For years, ActionCOACH founder Brad Sugars and his Business Coaches have taught business owners a “secret” but simple formula to hugely grow profits in any business. And we are about to share it with you!

Conventional business looks at sales from the standpoint of three things: sales, expenses and profits. This is defined by the formula Sales – Expenses = Profits. Each variable depends on the other, forcing businesses to look at either increasing sales or decreasing expenses in order to influence profitability.

We move away from this restricted view and break the sales variable into five separate components. Each of these can be worked on individually to leverage profits on the bottom line.

This is termed “The Five Ways” by the ActionCOACH business coaching model.

The five areas are:

  • Lead Generation
  • Conversion Rate
  • Average (£) Sale
  • Average Number of Transactions
  • Profit Margins

These areas are highlighted in this equation:

Lead Generation x Conversion Rate = Average Number of Customers

Number of Customers x Average (£) Sale x Average Number of Transactions = Revenues

Revenues x Profit Margins = £ Profits

Taking a closer look into each of the five variables will reveal how an increase in any or all of them can result in increasing sales and profits, while keeping expenses constant.

Understanding lead generation, conversion rates and average (£) amounts

In today’s highly competitive business world, it’s vital for business owners to test and measure everything, and a good place to begin is lead generation. This is the total number of potential customers that have been in contact with the business in the last year; their leads.

A lot of people confuse responses and potential buyers with results – the sound of ringing phones is not the same as ringing tills! This is highlighted by conversion rate, or the percentage of people who did buy versus those who didn’t. For example, if 10 people came into a shop and only three people bought something, that day the shop had a conversion rate of 3 out of 10, or 30%.

The next part of the Five Ways is the number of customers, which is the number of people a business deals with. This is determined by multiplying the total number of leads by its conversion rate.

Are you with us so far?!

The average number of transactions is the number of purchases the average customer will make over a year. Keeping a database of past customers is helpful, as many business owners make the mistake of thinking “once a customer, always a customer”. The average number of transactions is closely related to the average sale of each purchase, which is also forecast over a year.

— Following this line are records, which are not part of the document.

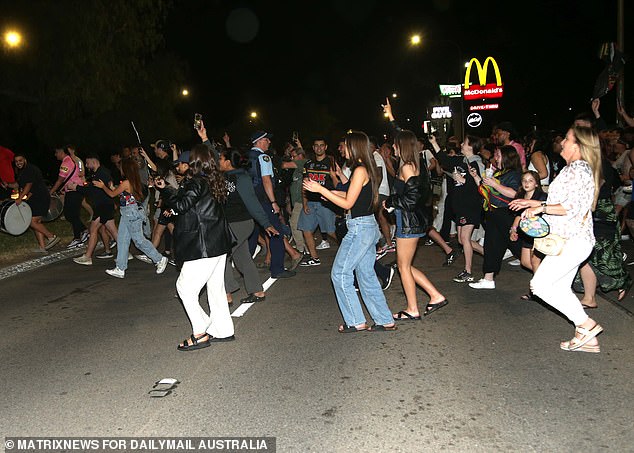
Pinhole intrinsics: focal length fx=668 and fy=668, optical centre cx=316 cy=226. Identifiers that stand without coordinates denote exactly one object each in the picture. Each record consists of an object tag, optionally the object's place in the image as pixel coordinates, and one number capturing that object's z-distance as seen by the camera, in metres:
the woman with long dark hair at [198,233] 5.75
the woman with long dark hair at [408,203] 6.36
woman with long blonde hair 5.30
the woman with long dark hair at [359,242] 5.98
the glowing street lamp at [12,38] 20.35
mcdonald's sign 38.56
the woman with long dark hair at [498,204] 7.46
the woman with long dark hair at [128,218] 9.59
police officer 9.05
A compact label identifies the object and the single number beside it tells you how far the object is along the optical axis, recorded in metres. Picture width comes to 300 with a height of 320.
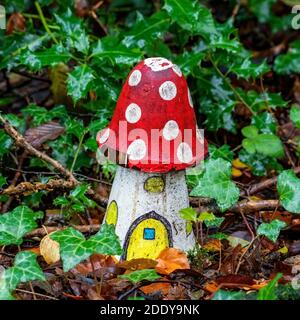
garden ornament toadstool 2.75
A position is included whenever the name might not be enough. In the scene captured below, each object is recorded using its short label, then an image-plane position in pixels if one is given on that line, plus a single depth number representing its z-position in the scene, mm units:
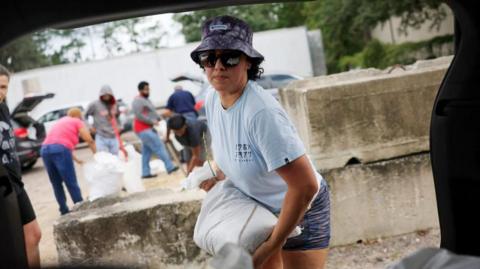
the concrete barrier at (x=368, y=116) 4434
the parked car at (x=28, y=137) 12211
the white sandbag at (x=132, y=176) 6387
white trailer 17328
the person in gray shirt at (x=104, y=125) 8055
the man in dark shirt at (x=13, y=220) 1427
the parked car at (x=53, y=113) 15156
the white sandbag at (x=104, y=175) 5930
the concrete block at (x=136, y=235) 3990
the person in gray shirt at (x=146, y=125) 8680
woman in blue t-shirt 1957
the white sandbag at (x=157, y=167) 9242
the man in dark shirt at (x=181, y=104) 8469
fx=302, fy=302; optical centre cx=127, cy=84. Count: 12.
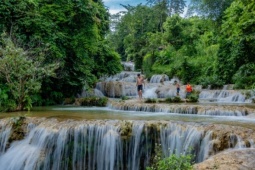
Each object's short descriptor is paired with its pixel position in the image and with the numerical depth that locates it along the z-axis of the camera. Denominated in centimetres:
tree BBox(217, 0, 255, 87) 1827
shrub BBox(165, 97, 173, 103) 1662
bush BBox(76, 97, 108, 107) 1650
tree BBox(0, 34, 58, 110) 1234
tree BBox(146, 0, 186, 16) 5516
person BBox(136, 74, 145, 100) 1602
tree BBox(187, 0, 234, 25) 2977
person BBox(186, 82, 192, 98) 1883
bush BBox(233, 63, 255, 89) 2041
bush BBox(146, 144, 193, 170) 481
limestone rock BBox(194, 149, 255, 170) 513
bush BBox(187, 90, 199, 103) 1700
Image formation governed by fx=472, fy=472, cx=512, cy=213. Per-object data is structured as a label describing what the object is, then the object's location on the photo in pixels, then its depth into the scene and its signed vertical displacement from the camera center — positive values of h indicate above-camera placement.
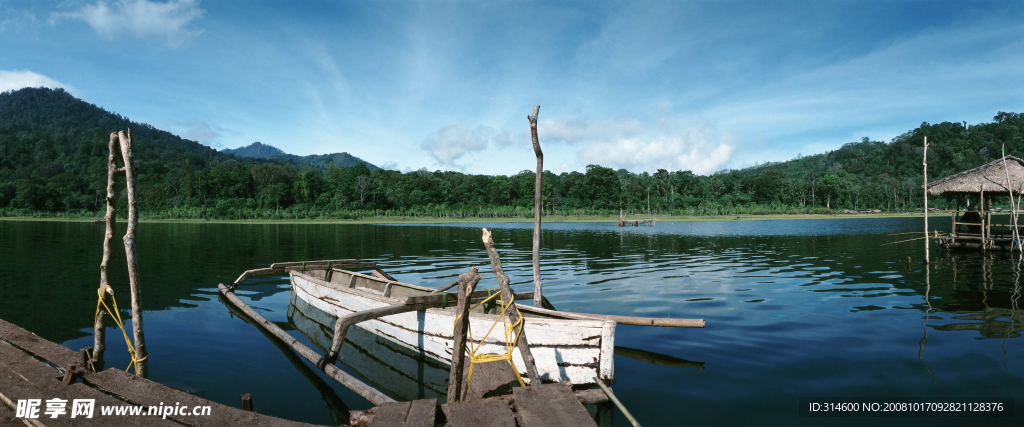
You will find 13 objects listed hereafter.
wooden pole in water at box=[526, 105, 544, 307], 9.49 -0.03
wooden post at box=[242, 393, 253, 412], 4.55 -1.82
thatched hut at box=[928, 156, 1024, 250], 22.16 +1.00
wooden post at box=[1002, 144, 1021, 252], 20.66 -1.43
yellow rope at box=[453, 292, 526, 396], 6.06 -1.72
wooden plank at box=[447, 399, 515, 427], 4.39 -1.93
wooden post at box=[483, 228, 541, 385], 5.99 -1.25
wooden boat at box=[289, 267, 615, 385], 6.09 -1.80
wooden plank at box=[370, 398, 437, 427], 4.30 -1.89
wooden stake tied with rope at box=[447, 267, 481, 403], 5.54 -1.55
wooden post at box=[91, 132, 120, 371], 6.60 -0.51
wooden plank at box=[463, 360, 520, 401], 6.03 -2.20
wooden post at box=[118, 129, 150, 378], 6.27 -0.64
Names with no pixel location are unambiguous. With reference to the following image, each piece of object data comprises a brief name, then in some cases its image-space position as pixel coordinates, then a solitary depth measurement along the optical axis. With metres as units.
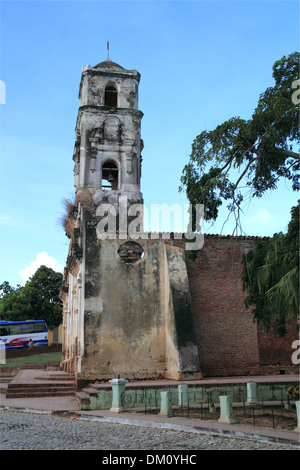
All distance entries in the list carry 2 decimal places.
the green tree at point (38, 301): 38.62
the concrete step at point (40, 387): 12.85
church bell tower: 13.29
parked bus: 33.91
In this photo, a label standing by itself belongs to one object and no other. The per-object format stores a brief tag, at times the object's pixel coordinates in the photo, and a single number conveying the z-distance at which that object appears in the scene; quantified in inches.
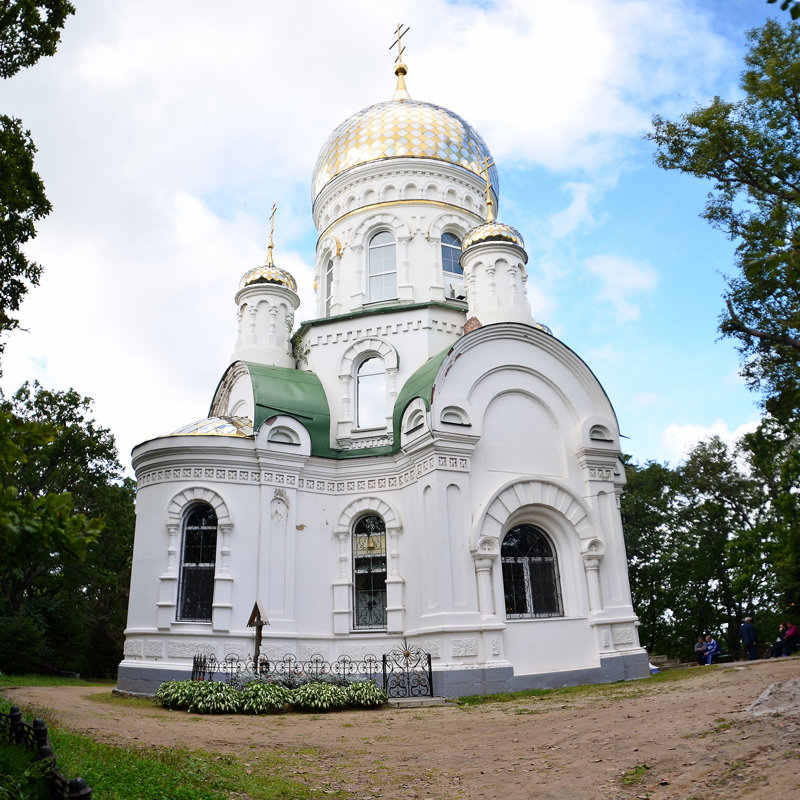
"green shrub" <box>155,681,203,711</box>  440.8
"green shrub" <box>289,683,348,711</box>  435.2
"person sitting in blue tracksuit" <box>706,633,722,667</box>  695.8
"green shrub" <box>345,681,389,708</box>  446.6
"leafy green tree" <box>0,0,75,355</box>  328.1
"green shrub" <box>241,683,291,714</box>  425.1
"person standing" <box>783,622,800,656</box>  620.1
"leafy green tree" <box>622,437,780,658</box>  1061.1
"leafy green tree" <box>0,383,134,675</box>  959.6
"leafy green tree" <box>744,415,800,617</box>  693.3
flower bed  426.6
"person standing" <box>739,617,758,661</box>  663.1
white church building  526.9
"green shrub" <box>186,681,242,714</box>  424.5
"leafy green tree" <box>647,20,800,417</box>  448.8
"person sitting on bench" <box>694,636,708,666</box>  710.5
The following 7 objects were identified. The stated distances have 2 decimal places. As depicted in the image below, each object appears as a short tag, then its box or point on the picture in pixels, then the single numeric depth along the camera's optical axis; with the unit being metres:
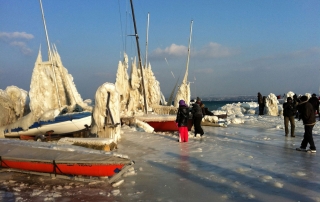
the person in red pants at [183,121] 11.28
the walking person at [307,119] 9.28
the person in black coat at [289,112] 13.01
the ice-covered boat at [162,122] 15.84
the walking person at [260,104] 27.94
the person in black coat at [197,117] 12.64
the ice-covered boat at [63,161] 6.12
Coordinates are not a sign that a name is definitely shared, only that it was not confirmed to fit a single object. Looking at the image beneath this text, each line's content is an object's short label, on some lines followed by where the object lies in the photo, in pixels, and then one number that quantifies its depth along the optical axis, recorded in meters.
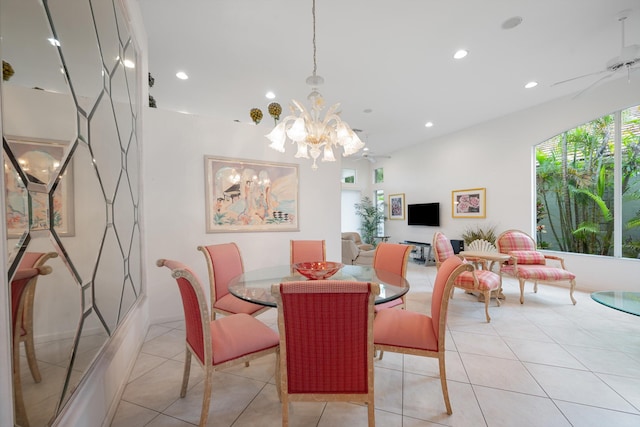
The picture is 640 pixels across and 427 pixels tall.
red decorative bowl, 1.91
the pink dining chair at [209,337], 1.37
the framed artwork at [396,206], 7.52
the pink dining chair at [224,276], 2.14
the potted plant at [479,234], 5.26
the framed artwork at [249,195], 3.06
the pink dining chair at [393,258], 2.42
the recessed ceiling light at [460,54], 2.99
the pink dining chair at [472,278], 3.04
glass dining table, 1.67
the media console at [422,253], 6.47
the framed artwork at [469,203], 5.48
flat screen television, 6.41
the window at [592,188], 3.77
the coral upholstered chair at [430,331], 1.53
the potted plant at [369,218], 8.15
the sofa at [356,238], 6.22
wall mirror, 0.80
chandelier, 2.08
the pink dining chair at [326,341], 1.10
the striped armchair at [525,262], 3.38
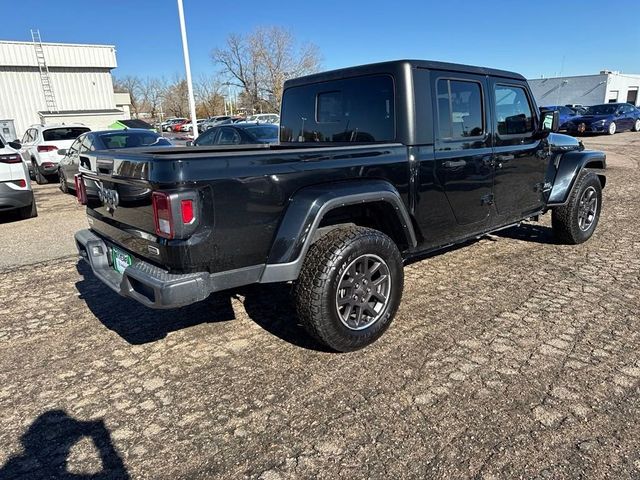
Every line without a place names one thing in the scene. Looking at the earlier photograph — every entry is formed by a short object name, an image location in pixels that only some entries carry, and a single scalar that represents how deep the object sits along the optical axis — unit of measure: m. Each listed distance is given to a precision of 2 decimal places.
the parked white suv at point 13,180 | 6.95
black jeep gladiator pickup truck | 2.60
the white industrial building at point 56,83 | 27.64
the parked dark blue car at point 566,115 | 24.67
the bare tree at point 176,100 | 72.50
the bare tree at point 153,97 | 80.44
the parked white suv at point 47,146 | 12.12
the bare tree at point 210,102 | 69.06
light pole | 14.77
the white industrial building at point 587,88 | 43.81
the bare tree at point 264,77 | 49.56
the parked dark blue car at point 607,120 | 23.91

Discover revenues and working on margins

The next concept in the Five Ways model is revenue, which is worked out by multiplying the total number of customers by the number of times that they bought, multiplied by the average amount they spent.

This leads to the concept of margin, which is the profit percentage of each sale. For example, if a business sells something for £100, and £25 was their profit, then the profit margin is 25%.

The final step is taking the resulting revenue number and multiplying it by the company’s profit margin percentage to reach the bottom-line profit.

The great thing about the Five Ways formula is any business can leverage the concept even if they have a product or service with a long-term buying cycle or a limited number of transactions. In these cases, a business could work with the other variables to improve bottom-line profit, by improving their marketing efforts to get more qualified leads, finding ways to grow conversion to customers, increasing prices to leverage average (£) value or upgrading profit margins.